Additionally, the Biden Ethics Pledge includes a novel restriction on former senior and very senior appointees leaving government (e.g., Level I of the Executive Schedule). These former appointees are prohibited for one year following the end of their government service from materially assisting others in making communications or appearances that the former appointees are prohibited from making themselves, by either: (1) holding themselves out as being available to engage in lobbying activities in support of any such communications or appearances; or (2) engaging in any such lobbying activities. The Pledge defines “materially assist” as providing “substantive assistance”- a term which is left undefined - as opposed to providing background or general education on a matter of law or policy based upon an individual’s subject matter expertise.
This provision is aimed at curbing “shadow lobbying” activities that do not trigger registration under the LDA, but nevertheless allow for former executive branch appointees to assist clients in government affairs engagements. The definition also specifically excludes statutory exceptions to the criminal provisions found in 18 U.S.C. §207(c), including: activities carried out as an elected official of a state or local government; acts authorized by tribal organizations; activities of employees of higher education institutions or hospitals; the furnishing of scientific or technical knowledge; the provision of testimony under oath; and activities made on behalf of political parties and campaign committees.
Lobbyist gift ban
The Biden Ethics Pledge, like the Obama and Trump pledges before it, prohibits appointees from accepting gifts from registered lobbyists and lobbying organizations while serving in the administration.
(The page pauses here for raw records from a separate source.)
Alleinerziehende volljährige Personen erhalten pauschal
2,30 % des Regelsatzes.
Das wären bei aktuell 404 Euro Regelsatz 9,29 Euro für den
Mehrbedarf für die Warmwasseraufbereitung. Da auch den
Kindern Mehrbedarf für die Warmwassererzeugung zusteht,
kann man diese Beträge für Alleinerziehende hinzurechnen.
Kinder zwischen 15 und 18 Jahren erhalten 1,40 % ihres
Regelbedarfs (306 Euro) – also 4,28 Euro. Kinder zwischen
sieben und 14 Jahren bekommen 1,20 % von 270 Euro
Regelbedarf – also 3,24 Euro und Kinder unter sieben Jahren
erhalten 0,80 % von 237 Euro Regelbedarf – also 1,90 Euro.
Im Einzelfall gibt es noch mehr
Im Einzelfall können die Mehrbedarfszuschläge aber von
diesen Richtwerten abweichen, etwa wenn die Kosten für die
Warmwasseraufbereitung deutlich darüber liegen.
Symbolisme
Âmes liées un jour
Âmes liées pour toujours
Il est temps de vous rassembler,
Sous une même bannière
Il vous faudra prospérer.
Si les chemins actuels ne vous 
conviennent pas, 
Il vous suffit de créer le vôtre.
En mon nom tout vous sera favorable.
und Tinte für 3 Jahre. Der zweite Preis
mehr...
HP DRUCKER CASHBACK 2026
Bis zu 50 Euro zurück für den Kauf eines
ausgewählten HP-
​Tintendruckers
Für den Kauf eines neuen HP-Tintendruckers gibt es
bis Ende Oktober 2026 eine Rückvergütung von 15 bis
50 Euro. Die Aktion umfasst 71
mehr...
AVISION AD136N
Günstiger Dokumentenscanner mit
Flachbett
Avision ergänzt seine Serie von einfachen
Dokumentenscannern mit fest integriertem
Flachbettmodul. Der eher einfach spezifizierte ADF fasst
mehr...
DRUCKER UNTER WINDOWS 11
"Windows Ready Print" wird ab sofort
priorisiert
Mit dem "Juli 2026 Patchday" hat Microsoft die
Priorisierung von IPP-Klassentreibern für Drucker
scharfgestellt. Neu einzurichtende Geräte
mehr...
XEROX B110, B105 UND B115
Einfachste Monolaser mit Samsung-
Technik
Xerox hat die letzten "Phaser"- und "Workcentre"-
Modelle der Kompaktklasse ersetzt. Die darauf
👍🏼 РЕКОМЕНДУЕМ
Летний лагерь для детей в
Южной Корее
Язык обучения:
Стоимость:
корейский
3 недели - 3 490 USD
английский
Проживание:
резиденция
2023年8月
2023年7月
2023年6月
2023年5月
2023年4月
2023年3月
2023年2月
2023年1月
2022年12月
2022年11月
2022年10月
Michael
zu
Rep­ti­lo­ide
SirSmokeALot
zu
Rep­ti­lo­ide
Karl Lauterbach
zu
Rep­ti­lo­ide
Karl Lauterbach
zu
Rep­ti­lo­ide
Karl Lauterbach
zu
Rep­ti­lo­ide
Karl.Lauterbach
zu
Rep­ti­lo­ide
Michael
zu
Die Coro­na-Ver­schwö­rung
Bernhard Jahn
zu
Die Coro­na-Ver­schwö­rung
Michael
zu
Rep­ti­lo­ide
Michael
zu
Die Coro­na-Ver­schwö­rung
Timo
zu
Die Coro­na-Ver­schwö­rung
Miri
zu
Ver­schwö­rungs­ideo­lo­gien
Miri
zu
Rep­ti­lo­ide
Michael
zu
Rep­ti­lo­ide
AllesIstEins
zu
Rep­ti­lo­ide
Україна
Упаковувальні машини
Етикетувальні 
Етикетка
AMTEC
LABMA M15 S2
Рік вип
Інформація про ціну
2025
The definition of “gift” for purposes of the pledge tracks the regulatory definition established by the Office of Government Ethics (“OGE”), and includes the same exceptions applicable to appointees as were found in the Obama and Trump pledges. Thus, appointees may: (1) accept modest food and non-alcoholic beverages; (2) accept gifts resulting from a spouse’s business or employment activities; (3) attend events where they will be presenting on behalf of their agency; and (4) accept gifts based upon a personal relationship.
The Biden Ethics Pledge also removes some exceptions to the OGE gift rules that would otherwise apply to appointees. These include: (1) the exception permitting executive branch personnel to accept gifts up to $20 in value, with a $50 aggregate annual limit on gifts from a single source; and (2) the exception for free attendance at “widely attended events.”
Waivers, administration and enforcement
As with past ethics executive orders, the Biden executive order allows for the possibilities of waivers for any of the restrictions set forth in the Pledge when “it is in the public interest” to grant such waivers. The language of the order specifically references lobbying activities for nonprofit organizations as a factor that weighs in favor of a waiver, and requires that waivers be made public within 10 days of certification by the Director of the Office of Management and Budget (“OMB”).
Under the framework set forth in the Biden executive order, OGE - in conjunction with the heads of the various executive branch agencies - is charged with coordinating the administration and application of the Pledge across the federal government. OGE is also tasked with periodically issuing guidance and advice to both executive branch personnel and the public on the meaning and application of the Pledge’s various provisions. Enforcement of violations, as with past ethics orders, will rest with both OGE and the Department of Justice.
Throughout the duration of the Biden Administration, the Dentons Political Law team will monitor the application and enforcement of the Biden Ethics Pledge and will highlight key issues and relevant guidance related to applicable ethics issues involving efforts to interact and engage with the federal executive branch.